Press Statement: Launch of Gambling Disorder Position Paper
With the Christmas period bringing more triggers and the potential for increased levels of gambling, the College of Psychiatrists of Ireland has launched their paper on Gambling Disorder today. Calling for an urgent, outright ban on gambling advertisement in sports in early 2021, the College also raises the urgent need for dedicated treatment pathways to tackle the hidden epidemic of gambling addiction in Ireland.
These are just two of the five measures the College, launching their Gambling Disorder Position Paper today, believes are necessary to tackle what is now a public health crisis.
Launching the Gambling Disorder paper in the middle of the Covid-19 public health crisis is important, says the College, as anecdotal information from Consultant Addiction Psychiatrists indicates a concerning rise in gambling disorders referrals since Covid the ‘lockdowns’, due to isolation, more opportunity to gamble while working from home and higher levels of targeted online advertising.
Gambling Disorder is what is known as a behavioural addiction, one that can cause severe consequences and distress for individuals and their loved ones. Sharing certain features with substance addiction, such as difficulty regulating moods, loss of relationships or employment and financial problems, gambling addiction is often dealt with in secret, easier to disguise, with no obvious physical symptoms.
The newly published paper developed by the Faculty of Addictions Psychiatry of the College, outlines the urgent need in Ireland to tackle gambling disorder through:
- public education
- legislation – Gambling Control Bill
- advertising controls
- treatment services
- research into problem gambling
With stalled progress in the regulation of advertising standards for betting outlets and a lack of specialised services, gambling disorder is a matter of crisis within public health which needs to be addressed sooner rather than later.

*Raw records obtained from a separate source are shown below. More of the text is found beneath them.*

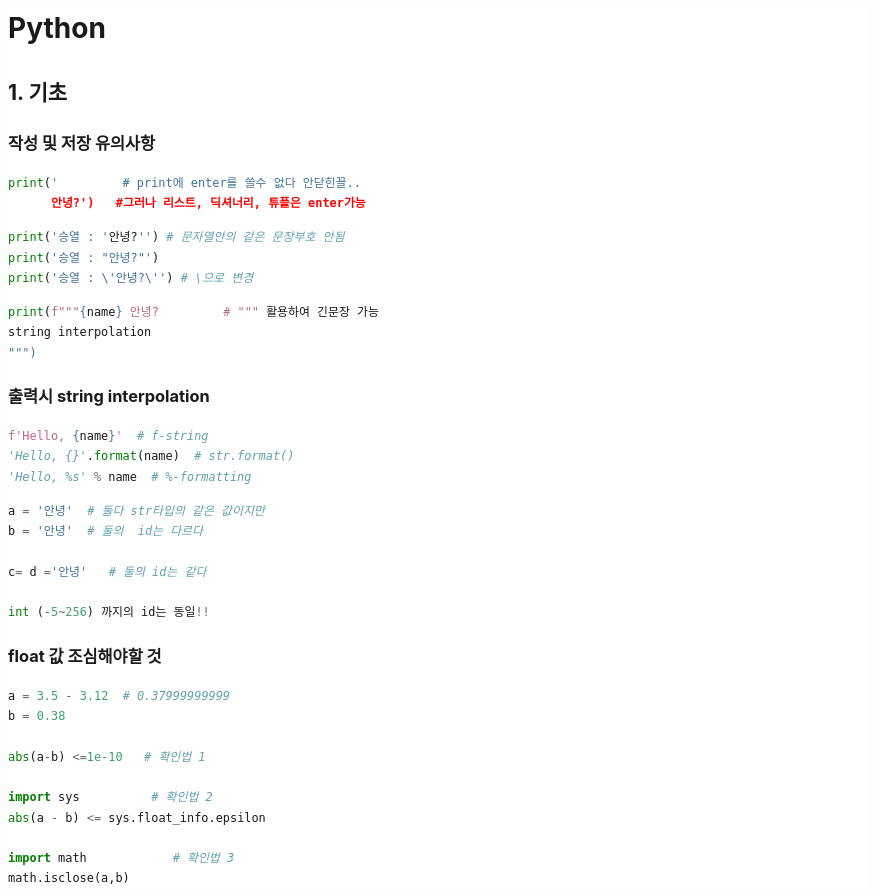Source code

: # Python

## 1. 기초

### 작성 및  저장 유의사항

```python
print('         # print에 enter를 쓸수 없다 안닫힌꼴..
      안녕?')   #그러나 리스트, 딕셔너리, 튜플은 enter가능
```

```python
print('승열 : '안녕?'') # 문자열안의 같은 문장부호 안됨
print('승열 : "안녕?"')
print('승열 : \'안녕?\'') # \으로 변경
```

```python
print(f"""{name} 안녕?         # """ 활용하여 긴문장 가능
string interpolation
""")
```

### 출력시 string interpolation

```python
f'Hello, {name}'  # f-string
'Hello, {}'.format(name)  # str.format()
'Hello, %s' % name  # %-formatting
```

```python
a = '안녕'  # 둘다 str타입의 같은 값이지만
b = '안녕'  # 둘의  id는 다르다

c= d ='안녕'   # 둘의 id는 같다

int (-5~256) 까지의 id는 동일!!
```

### float 값 조심해야할 것

```python
a = 3.5 - 3.12  # 0.37999999999
b = 0.38

abs(a-b) <=1e-10   # 확인법 1

import sys          # 확인법 2
abs(a - b) <= sys.float_info.epsilon

import math            # 확인법 3
math.isclose(a,b)
```
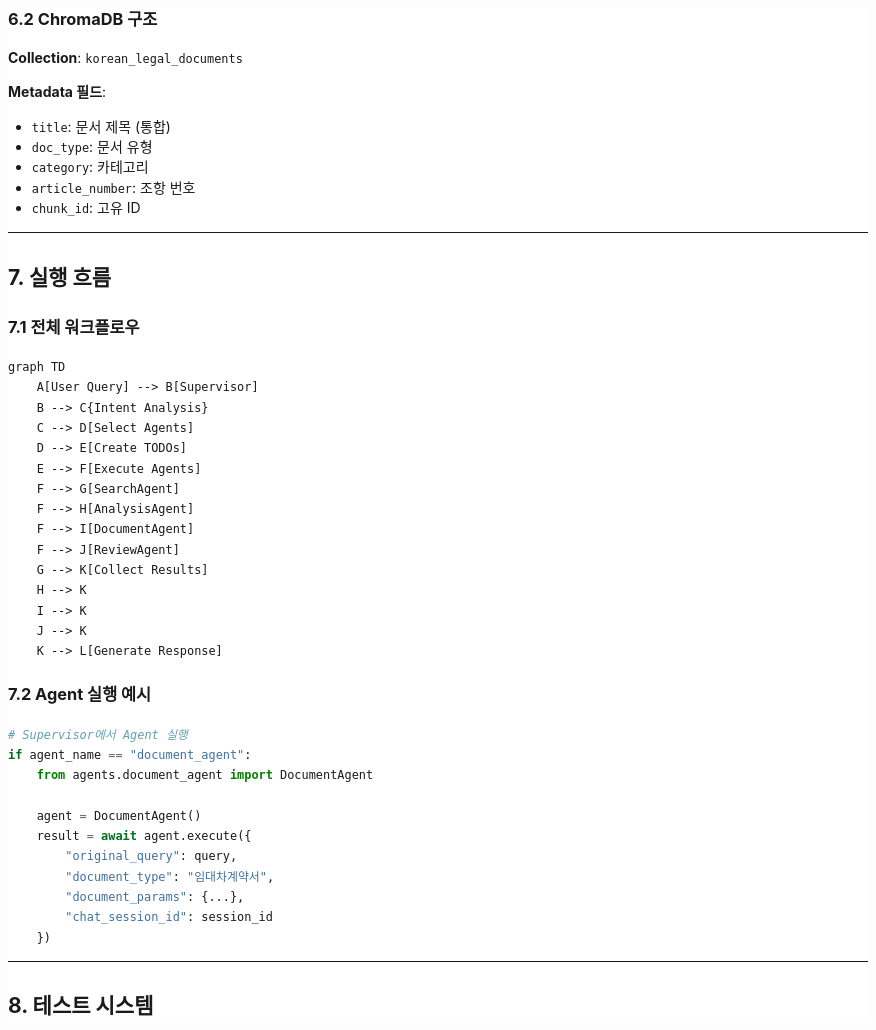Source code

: ### 6.2 ChromaDB 구조
**Collection**: `korean_legal_documents`

**Metadata 필드**:
- `title`: 문서 제목 (통합)
- `doc_type`: 문서 유형
- `category`: 카테고리
- `article_number`: 조항 번호
- `chunk_id`: 고유 ID

---

## 7. 실행 흐름

### 7.1 전체 워크플로우
```mermaid
graph TD
    A[User Query] --> B[Supervisor]
    B --> C{Intent Analysis}
    C --> D[Select Agents]
    D --> E[Create TODOs]
    E --> F[Execute Agents]
    F --> G[SearchAgent]
    F --> H[AnalysisAgent]
    F --> I[DocumentAgent]
    F --> J[ReviewAgent]
    G --> K[Collect Results]
    H --> K
    I --> K
    J --> K
    K --> L[Generate Response]
```

### 7.2 Agent 실행 예시
```python
# Supervisor에서 Agent 실행
if agent_name == "document_agent":
    from agents.document_agent import DocumentAgent

    agent = DocumentAgent()
    result = await agent.execute({
        "original_query": query,
        "document_type": "임대차계약서",
        "document_params": {...},
        "chat_session_id": session_id
    })
```

---

## 8. 테스트 시스템
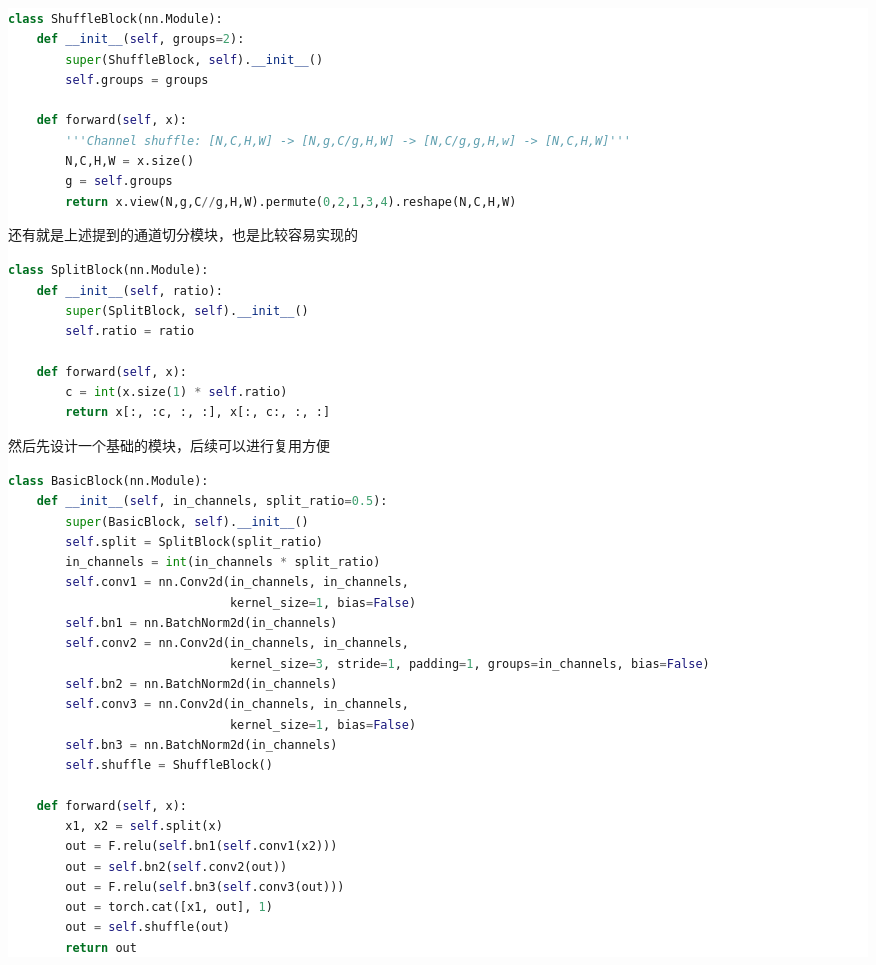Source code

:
```python
class ShuffleBlock(nn.Module):
    def __init__(self, groups=2):
        super(ShuffleBlock, self).__init__()
        self.groups = groups

    def forward(self, x):
        '''Channel shuffle: [N,C,H,W] -> [N,g,C/g,H,W] -> [N,C/g,g,H,w] -> [N,C,H,W]'''
        N,C,H,W = x.size()
        g = self.groups
        return x.view(N,g,C//g,H,W).permute(0,2,1,3,4).reshape(N,C,H,W)
```

还有就是上述提到的通道切分模块，也是比较容易实现的

```python
class SplitBlock(nn.Module):
    def __init__(self, ratio):
        super(SplitBlock, self).__init__()
        self.ratio = ratio

    def forward(self, x):
        c = int(x.size(1) * self.ratio)
        return x[:, :c, :, :], x[:, c:, :, :]
```

然后先设计一个基础的模块，后续可以进行复用方便

```python
class BasicBlock(nn.Module):
    def __init__(self, in_channels, split_ratio=0.5):
        super(BasicBlock, self).__init__()
        self.split = SplitBlock(split_ratio)
        in_channels = int(in_channels * split_ratio)
        self.conv1 = nn.Conv2d(in_channels, in_channels,
                               kernel_size=1, bias=False)
        self.bn1 = nn.BatchNorm2d(in_channels)
        self.conv2 = nn.Conv2d(in_channels, in_channels,
                               kernel_size=3, stride=1, padding=1, groups=in_channels, bias=False)
        self.bn2 = nn.BatchNorm2d(in_channels)
        self.conv3 = nn.Conv2d(in_channels, in_channels,
                               kernel_size=1, bias=False)
        self.bn3 = nn.BatchNorm2d(in_channels)
        self.shuffle = ShuffleBlock()

    def forward(self, x):
        x1, x2 = self.split(x)
        out = F.relu(self.bn1(self.conv1(x2)))
        out = self.bn2(self.conv2(out))
        out = F.relu(self.bn3(self.conv3(out)))
        out = torch.cat([x1, out], 1)
        out = self.shuffle(out)
        return out

```
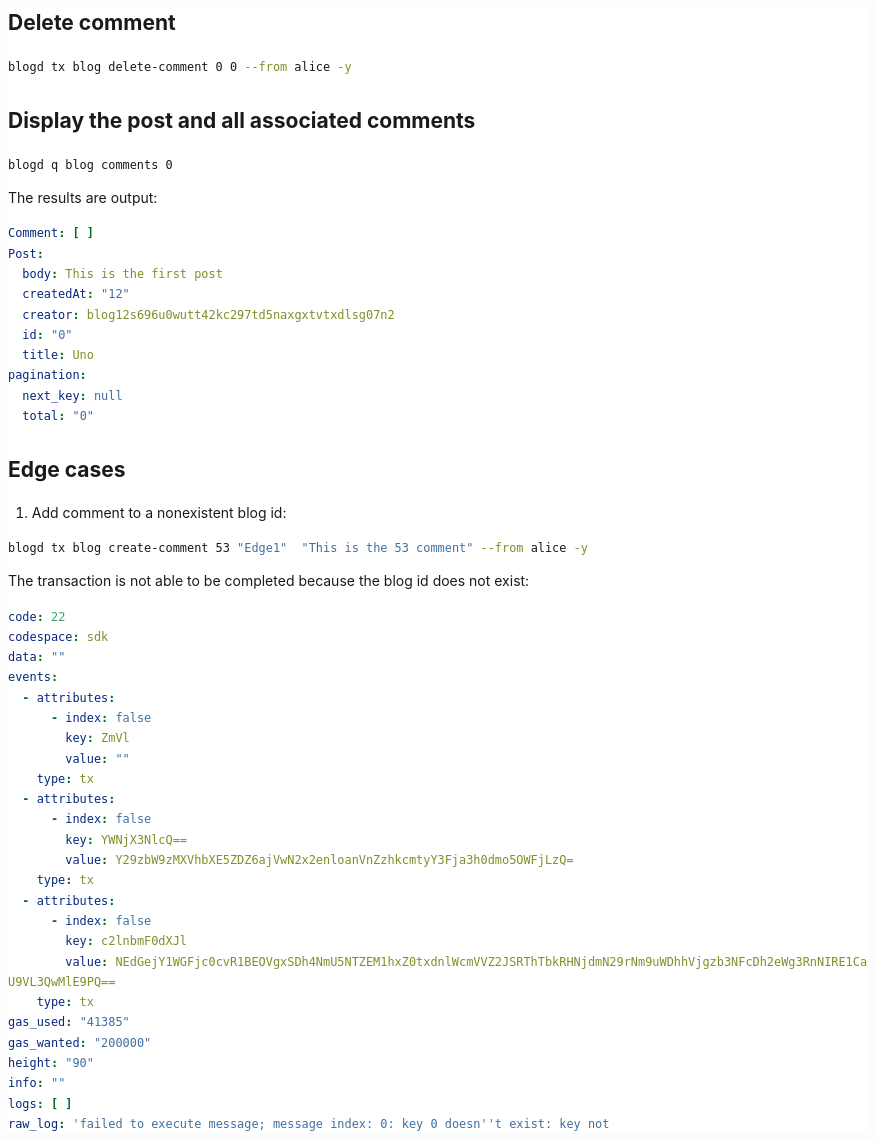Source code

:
 ```yaml
```

## Delete comment

```bash
blogd tx blog delete-comment 0 0 --from alice -y
```

## Display the post and all associated comments

```bash
blogd q blog comments 0
```

The results are output:

```yaml
Comment: [ ]
Post:
  body: This is the first post
  createdAt: "12"
  creator: blog12s696u0wutt42kc297td5naxgxtvtxdlsg07n2
  id: "0"
  title: Uno
pagination:
  next_key: null
  total: "0"
```

## Edge cases

1. Add comment to a nonexistent blog id:

```bash
blogd tx blog create-comment 53 "Edge1"  "This is the 53 comment" --from alice -y
```

The transaction is not able to be completed because the blog id does not exist:

```yaml
code: 22
codespace: sdk
data: ""
events:
  - attributes:
      - index: false
        key: ZmVl
        value: ""
    type: tx
  - attributes:
      - index: false
        key: YWNjX3NlcQ==
        value: Y29zbW9zMXVhbXE5ZDZ6ajVwN2x2enloanVnZzhkcmtyY3Fja3h0dmo5OWFjLzQ=
    type: tx
  - attributes:
      - index: false
        key: c2lnbmF0dXJl
        value: NEdGejY1WGFjc0cvR1BEOVgxSDh4NmU5NTZEM1hxZ0txdnlWcmVVZ2JSRThTbkRHNjdmN29rNm9uWDhhVjgzb3NFcDh2eWg3RnNIRE1CaU9VL3QwMlE9PQ==
    type: tx
gas_used: "41385"
gas_wanted: "200000"
height: "90"
info: ""
logs: [ ]
raw_log: 'failed to execute message; message index: 0: key 0 doesn''t exist: key not
```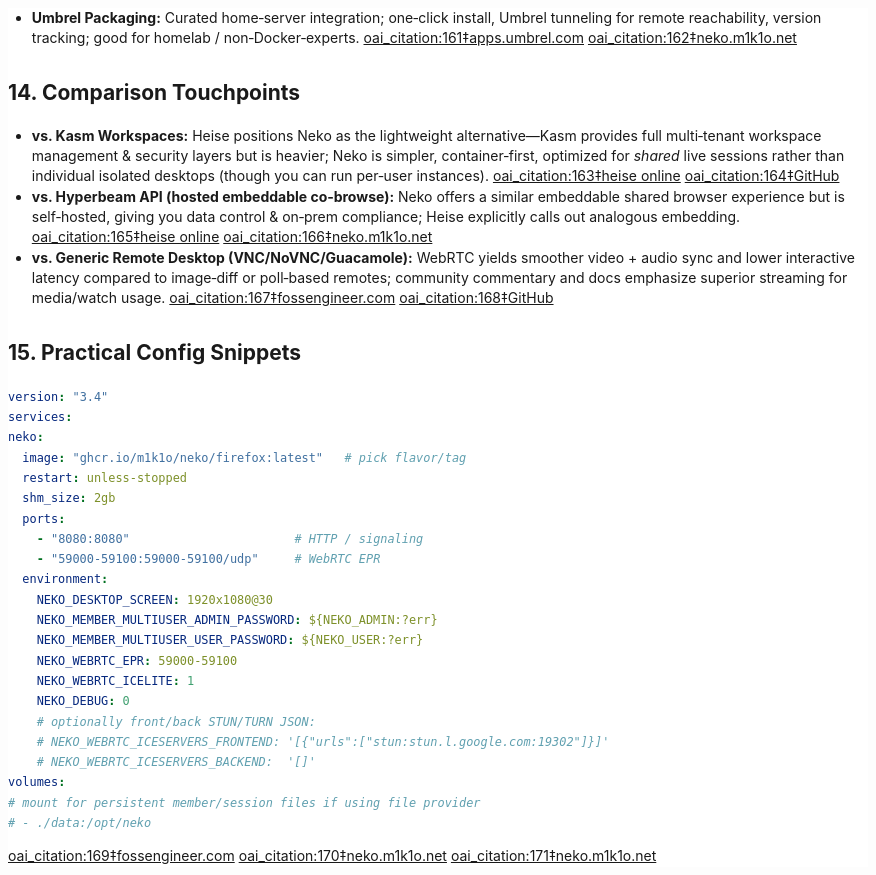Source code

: - **Umbrel Packaging:** Curated home‑server integration; one‑click install, Umbrel tunneling for remote reachability, version tracking; good for homelab / non‑Docker‑experts.  [oai_citation:161‡apps.umbrel.com](https://apps.umbrel.com/app/neko) [oai_citation:162‡neko.m1k1o.net](https://neko.m1k1o.net/docs/v3/introduction)
## 14. Comparison Touchpoints
- **vs. Kasm Workspaces:** Heise positions Neko as the lightweight alternative—Kasm provides full multi‑tenant workspace management & security layers but is heavier; Neko is simpler, container‑first, optimized for *shared* live sessions rather than individual isolated desktops (though you can run per‑user instances).  [oai_citation:163‡heise online](https://www.heise.de/en/news/Virtual-browser-environment-Use-Firefox-Chrome-Co-in-Docker-with-Neko-3-0-10337659.html) [oai_citation:164‡GitHub](https://github.com/m1k1o/neko)
- **vs. Hyperbeam API (hosted embeddable co‑browse):** Neko offers a similar embeddable shared browser experience but is self‑hosted, giving you data control & on‑prem compliance; Heise explicitly calls out analogous embedding.  [oai_citation:165‡heise online](https://www.heise.de/en/news/Virtual-browser-environment-Use-Firefox-Chrome-Co-in-Docker-with-Neko-3-0-10337659.html) [oai_citation:166‡neko.m1k1o.net](https://neko.m1k1o.net/docs/v3/faq)
- **vs. Generic Remote Desktop (VNC/NoVNC/Guacamole):** WebRTC yields smoother video + audio sync and lower interactive latency compared to image‑diff or poll‑based remotes; community commentary and docs emphasize superior streaming for media/watch usage.  [oai_citation:167‡fossengineer.com](https://fossengineer.com/selfhosting-neko-browser/) [oai_citation:168‡GitHub](https://github.com/m1k1o/neko)
## 15. Practical Config Snippets
```yaml
version: "3.4"
services:
neko:
  image: "ghcr.io/m1k1o/neko/firefox:latest"   # pick flavor/tag
  restart: unless-stopped
  shm_size: 2gb
  ports:
    - "8080:8080"                       # HTTP / signaling
    - "59000-59100:59000-59100/udp"     # WebRTC EPR
  environment:
    NEKO_DESKTOP_SCREEN: 1920x1080@30
    NEKO_MEMBER_MULTIUSER_ADMIN_PASSWORD: ${NEKO_ADMIN:?err}
    NEKO_MEMBER_MULTIUSER_USER_PASSWORD: ${NEKO_USER:?err}
    NEKO_WEBRTC_EPR: 59000-59100
    NEKO_WEBRTC_ICELITE: 1
    NEKO_DEBUG: 0
    # optionally front/back STUN/TURN JSON:
    # NEKO_WEBRTC_ICESERVERS_FRONTEND: '[{"urls":["stun:stun.l.google.com:19302"]}]'
    # NEKO_WEBRTC_ICESERVERS_BACKEND:  '[]'
volumes:
# mount for persistent member/session files if using file provider
# - ./data:/opt/neko
```
[oai_citation:169‡fossengineer.com](https://fossengineer.com/selfhosting-neko-browser/) [oai_citation:170‡neko.m1k1o.net](https://neko.m1k1o.net/docs/v3/configuration/webrtc) [oai_citation:171‡neko.m1k1o.net](https://neko.m1k1o.net/docs/v3/faq)
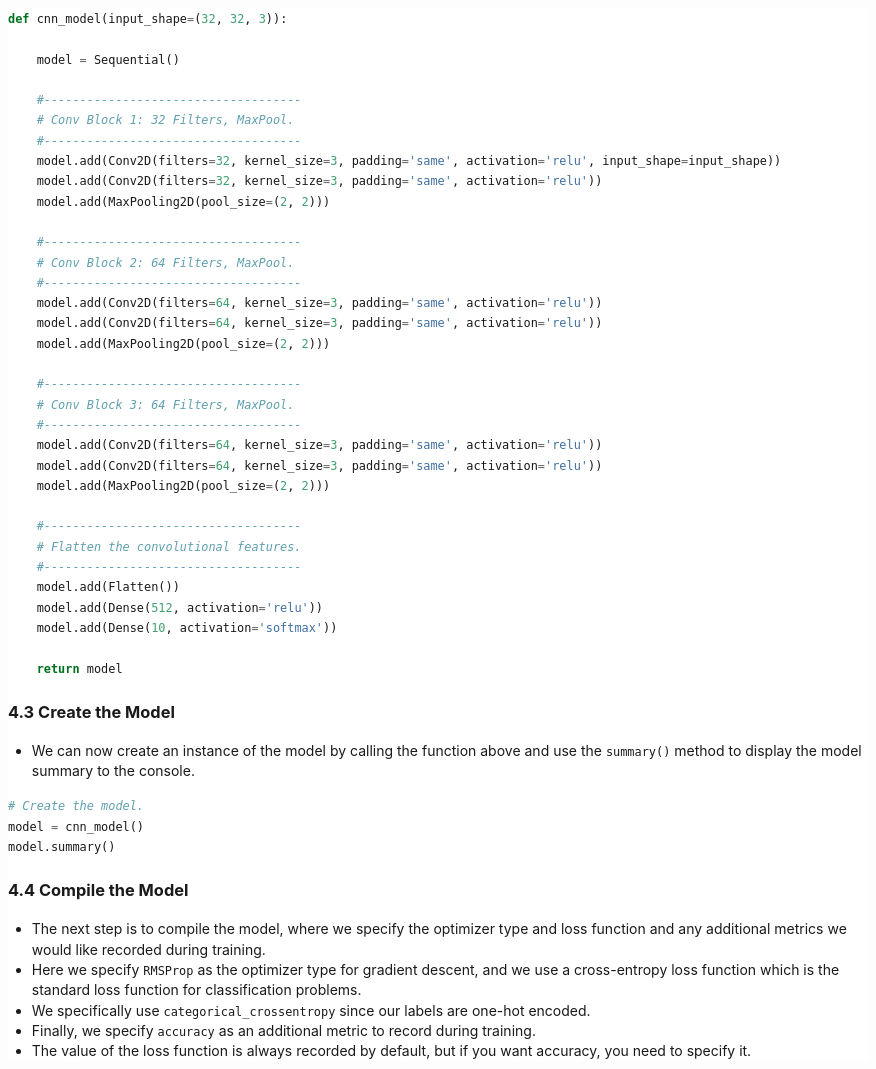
```python
def cnn_model(input_shape=(32, 32, 3)):
    
    model = Sequential()
    
    #------------------------------------
    # Conv Block 1: 32 Filters, MaxPool.
    #------------------------------------
    model.add(Conv2D(filters=32, kernel_size=3, padding='same', activation='relu', input_shape=input_shape))
    model.add(Conv2D(filters=32, kernel_size=3, padding='same', activation='relu'))
    model.add(MaxPooling2D(pool_size=(2, 2)))

    #------------------------------------
    # Conv Block 2: 64 Filters, MaxPool.
    #------------------------------------
    model.add(Conv2D(filters=64, kernel_size=3, padding='same', activation='relu'))
    model.add(Conv2D(filters=64, kernel_size=3, padding='same', activation='relu'))
    model.add(MaxPooling2D(pool_size=(2, 2)))

    #------------------------------------
    # Conv Block 3: 64 Filters, MaxPool.
    #------------------------------------
    model.add(Conv2D(filters=64, kernel_size=3, padding='same', activation='relu'))
    model.add(Conv2D(filters=64, kernel_size=3, padding='same', activation='relu'))
    model.add(MaxPooling2D(pool_size=(2, 2)))
    
    #------------------------------------
    # Flatten the convolutional features.
    #------------------------------------
    model.add(Flatten())
    model.add(Dense(512, activation='relu'))
    model.add(Dense(10, activation='softmax'))
    
    return model
```


### 4.3 Create the Model

- We can now create an instance of the model by calling the function above and use the `summary()` method to display the model summary to the console.

```python
# Create the model.
model = cnn_model()
model.summary()
```

### 4.4 Compile the Model

- The next step is to compile the model, where we specify the optimizer type and loss function and any additional metrics we would like recorded during training. 
- Here we specify `RMSProp` as the optimizer type for gradient descent, and we use a cross-entropy loss function which is the standard loss function for classification problems.
- We specifically use `categorical_crossentropy` since our labels are one-hot encoded. 
- Finally, we specify `accuracy` as an additional metric to record during training. 
- The value of the loss function is always recorded by default, but if you want accuracy, you need to specify it.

Discussing advertising standards, Professor Colin O’Gara, Consultant Addictions Psychiatrist specialising in the area of gambling addiction, and lead author of the paper says:
“We cannot continue to ignore the links between problem gambling and the current high volume of betting ads – be that in traditional TV ads or on team jerseys and side-line banners. Betting has become strongly linked with the enjoyment of sports. We are normalising gambling as a behaviour.
Much like tobacco, in ten years I think we will look back on the proliferation of gambling advertising in sport and entertainment and ask ourselves how we let it get so out of control. Currently gambling advertising in Ireland is much too common and, critically, occurs before the adult television watershed.”
The launch of the paper comes on the back of concerning figures on adolescent gambling habits published recently by ESPAD (The European School Survey Project on Alcohol and Other Drugs) for 2019, which show that when compared to their European counterparts, Irish 16 year olds have significantly higher rates of:
- slot machine use, (37% vs 21%),
- sports/animal betting (61% vs 45%) and
- participation in lotteries (52% vs 49%)
Remarking on the current concerns for all those with gambling disorders, President of the College of Psychiatrist of Ireland, Dr William Flannery says:
“The impacts of the Covid-19 pandemic have been felt harshly by those struggling with problem gambling. Key drivers in the development and relapse of an addiction include loneliness, isolation and boredom – all unfortunate side effects of the necessary social distancing restrictions put in place to stop the spread of the virus since last March.
Even in the absence of live sports, people are finding it difficult to avoid triggers, with increased visibility of online gambling ads and the rollout of new betting platforms. We need to support people with tighter controls and responsible gambling measures inbuilt in the industry.”
Education is also key, particularly given the considerable stigma that exists around gambling disorders. Public awareness campaigns highlighting the potential harms of gambling would serve to open up a conversation and allow for earlier intervention. The paper emphasises that early detection and intervention is crucial and notes that often problem gambling may actually be the cause of seemingly unrelated presentations to GP services. Primary care physicians need to be able recognise warning signs and to refer onwards along a dedicated pathway of care that has in-built links with community supports such as Gamblers Anonymous.
Any educational campaign needs also to be bolstered by legislative change. The Gambling Control Bill (2013) sets out much-needed measures to regulate the advertisement and accessibility of gambling but is yet to be enacted.
Given the now inextricable links between gambling and live sporting events, the paper calls for an outright ban of the advertisement of gambling within sports. Particularly vulnerable to persuasive and unavoidable ads, the paper also strongly recommends that the exposure of gambling to young people is tackled, with the cessation of direct marketing to children and for online betting outlets to employ robust age verification software.
The stresses of COVID-19 have challenged the resilience and coping strategies of us all, but particularly individuals with addictions who are finding it even harder to continue in their recovery and avoid relapse.
A focused campaign of legislative reform and public education on gambling addiction by the HSE and Department of Health is needed now more than ever, say the College, in order to address these worrying trends of gambling-related harm and distress.